Venezuelan (VEEV), eastern (EEEV), and western (WEEV) equine encephalitis viruses are arthropod-borne alphaviruses listed as CDC category B agents. There are currently no licensed human vaccines for the encephalitic alphaviruses, although conventional live-attenuated and formalin-inactivated vaccines for VEEV, EEEV, and WEEV have been developed and are currently utilized under IND status these vaccines have high reactogenicity and are poorly immunogenic. Ichor Medical Systems has demonstrated that a trivalent DNA vaccine candidate consisting of three DNA plasmids separately encoding the E1 and E2 glycoproteins of VEEV, EEEV and WEEV induce virus-neutralizing antibody responses consistent with protective immunity. Here we propose to further the development of this promising vaccine candidate by conducting IND-enabling safety/toxicology studies; this work encompasses both standard vaccine acute/chronic evaluation as well as cardiac monitoring to expand the safety database related to the clinical application of electroporation. In addition, preclinical immunogenicity experiments in nonhuman primates will be performed to facilitate the regulatory path toward approval of this product.
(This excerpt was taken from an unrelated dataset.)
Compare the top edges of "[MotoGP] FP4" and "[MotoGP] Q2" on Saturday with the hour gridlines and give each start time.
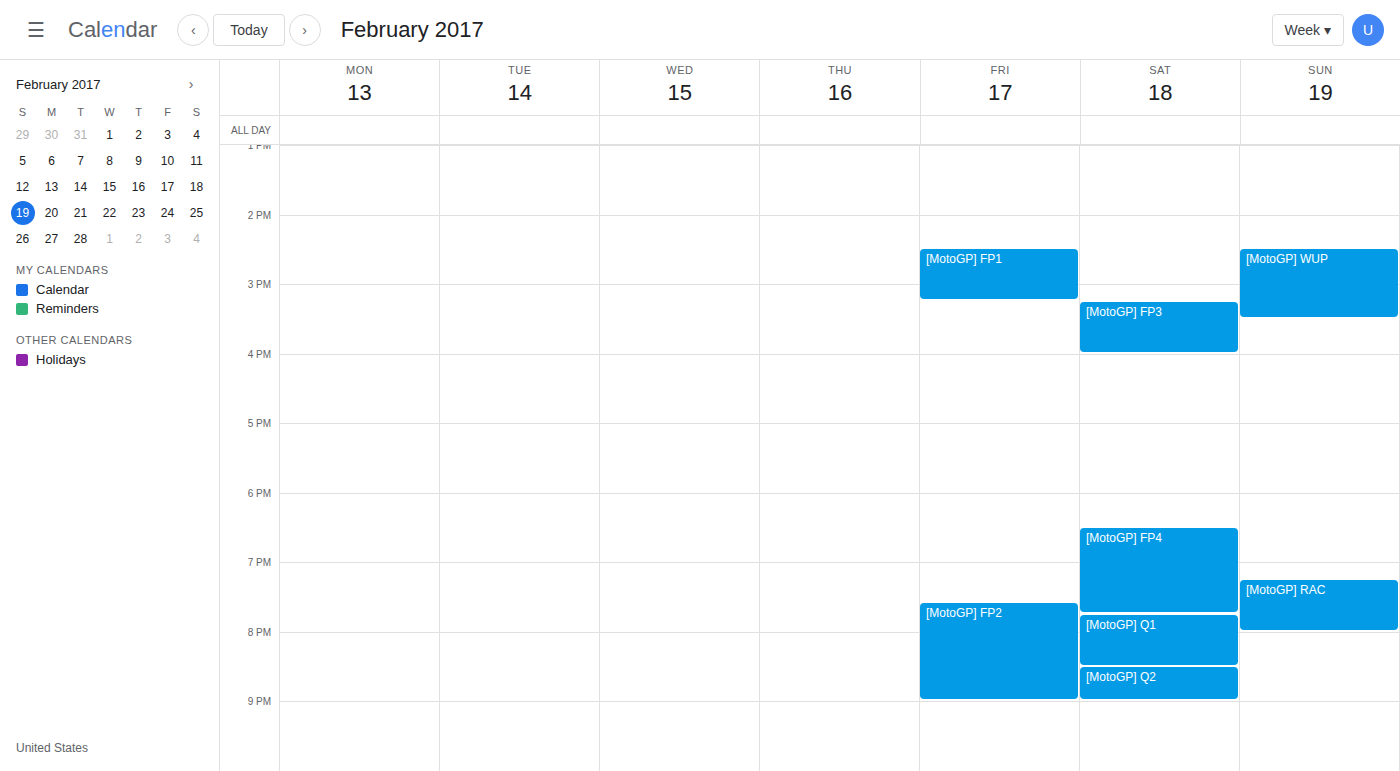
"[MotoGP] FP4": 6:30 PM, halfway between the 6 PM and 7 PM lines. "[MotoGP] Q2": 8:30 PM, halfway between the 8 PM and 9 PM lines.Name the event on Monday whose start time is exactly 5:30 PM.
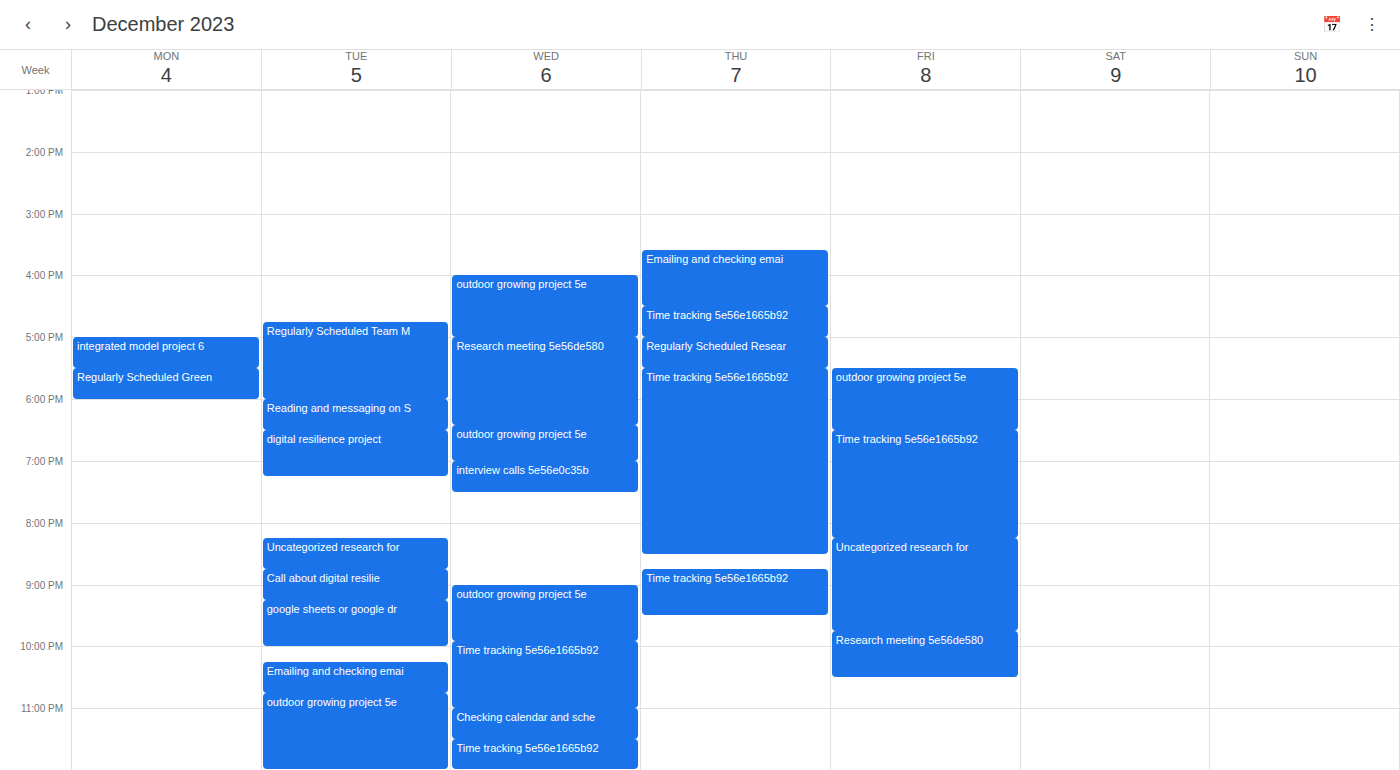
"Regularly Scheduled Green"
Public Health Relevance: This SBIR proposes to conduct preclinical immunogenicity and safety/toxicology studies on a trivalent DNA vaccine against Venezuelan (VEEV), Eastern (EEEV), and Western (WEEV) equine encephalitis viruses. The work conducted in this project will enable clinical testing of a novel vaccine for an unmet medical need and further the development of electroporation as a broad vaccine delivery platform.
Public Health Relevance Statement: NARRATIVE This SBIR proposes to conduct preclinical immunogenicity and safety/toxicology studies on a trivalent DNA vaccine against Venezuelan (VEEV), Eastern (EEEV), and Western (WEEV) equine encephalitis viruses. The work conducted in this project will enable clinical testing of a novel vaccine for an unmet medical need and further the development of electroporation as a broad vaccine delivery platform.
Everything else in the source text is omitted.